TEMPO.CO, Yogyakarta- Peneliti Lembaga Ilmu Pengetahuan Indonesia (LIPI), Syamsudin Haris menilai tekanan besar PDIP ke Presiden Jokowi bisa menyebabkan kondisi pemerintahan akan labil sampai lima tahun mendatang. Karena itu, dia berharap, PDIP menghentikan sikap politik yang menganggap Jokowi sebagai petugas partai padahal saat ini sedang menjadi kepala negara. "Semoga saja tidak berlanjut," kata Syamsudin di Fisipol UGM, pada Senin, 23 Februari 2015.

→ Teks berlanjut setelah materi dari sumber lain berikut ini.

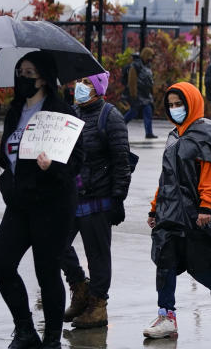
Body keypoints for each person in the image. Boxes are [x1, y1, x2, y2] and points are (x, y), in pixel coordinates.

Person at [0, 52, 83, 349]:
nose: (22, 78)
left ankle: (51, 339)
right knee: (1, 263)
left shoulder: (61, 112)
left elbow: (76, 163)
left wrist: (51, 166)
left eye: (29, 72)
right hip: (19, 203)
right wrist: (0, 156)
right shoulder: (15, 112)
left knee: (46, 271)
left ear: (43, 78)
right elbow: (19, 161)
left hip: (52, 205)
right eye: (19, 72)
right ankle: (25, 330)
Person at [143, 82, 211, 339]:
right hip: (169, 212)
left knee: (197, 263)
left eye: (178, 104)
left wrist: (206, 206)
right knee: (166, 261)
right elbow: (166, 178)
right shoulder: (174, 136)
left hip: (193, 214)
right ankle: (166, 316)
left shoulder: (204, 135)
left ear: (191, 102)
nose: (174, 109)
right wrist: (154, 209)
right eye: (170, 105)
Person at [60, 72, 131, 330]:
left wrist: (118, 197)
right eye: (78, 80)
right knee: (56, 244)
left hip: (98, 199)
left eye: (88, 82)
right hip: (71, 197)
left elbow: (121, 161)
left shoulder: (110, 116)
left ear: (99, 87)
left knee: (97, 255)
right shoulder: (71, 114)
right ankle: (80, 287)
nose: (80, 86)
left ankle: (97, 306)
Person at [123, 47, 156, 139]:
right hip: (138, 94)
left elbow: (150, 81)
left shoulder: (147, 65)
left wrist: (152, 92)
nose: (151, 59)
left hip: (146, 95)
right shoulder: (136, 65)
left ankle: (149, 133)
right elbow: (132, 81)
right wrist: (133, 94)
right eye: (150, 56)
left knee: (148, 112)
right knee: (133, 112)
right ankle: (119, 126)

Menurut dia gangguan ke pemerintahan, yang justru datang dari partai pendukung utama presiden, akan membuat banyak agenda program lima tahunan mandeg. Persoalannya memang karena Jokowi bukan pemimpin partai politik. "Jadi, kuncinya PDIP yang harus tunduk pada Jokowi," kata Syamsudin.
Baca Juga:
Tekanan dari PDIP ke Jokowi untuk mengakomodasi agenda politiknya di pemerintahan memiliki risiko besar. Syamsudin memperkirakan ada kemungkinan struktur koalisi pendukung dan oposisi pemerintah akan berubah. "Bisa terjadi, kalau Jokowi tidak mau didikte oleh Mega (Ketua Umum PDIP, Megawati Sukarno Putri)," kata dia.
Sebelumnya, terungkap hubungan Presiden Jokowi dan Megawati Soekarnoputri belum normal setelah Presiden membatalkan pelantikan calon Kapolri Komisaris Jenderal Budi Gunawan. Jokowi memutusan untuk mengusulkan calon Kapolri baru yakni Komisaris Jenderal Badrodin Haiti yang kini menjabat sebagai Wakil Kapolri.
Pelaksana Tugas Sekretaris Jenderal PDI Perjuangan Hasto Kristiyanto mengatakan hubungan antara Presiden Jokowi dan Megawati Soekarnoputri belum seperti sedia kala. "Masih ada hal-hal psikologis setelah kejadian itu," katannya kepada Hasto pada Tempo di Jakarta, Ahad, 22 Februari 2015.
Tapi, Hasto menegaskan bahwa ke depan pasti hubungan di antara keduanya akan kembali normal. "Keduanya adalah pemimpin, tidak mungkin mengutamakan kepentingan sendiri. Yang penting jangan sampai ada krisis kepemimpinan," katanya.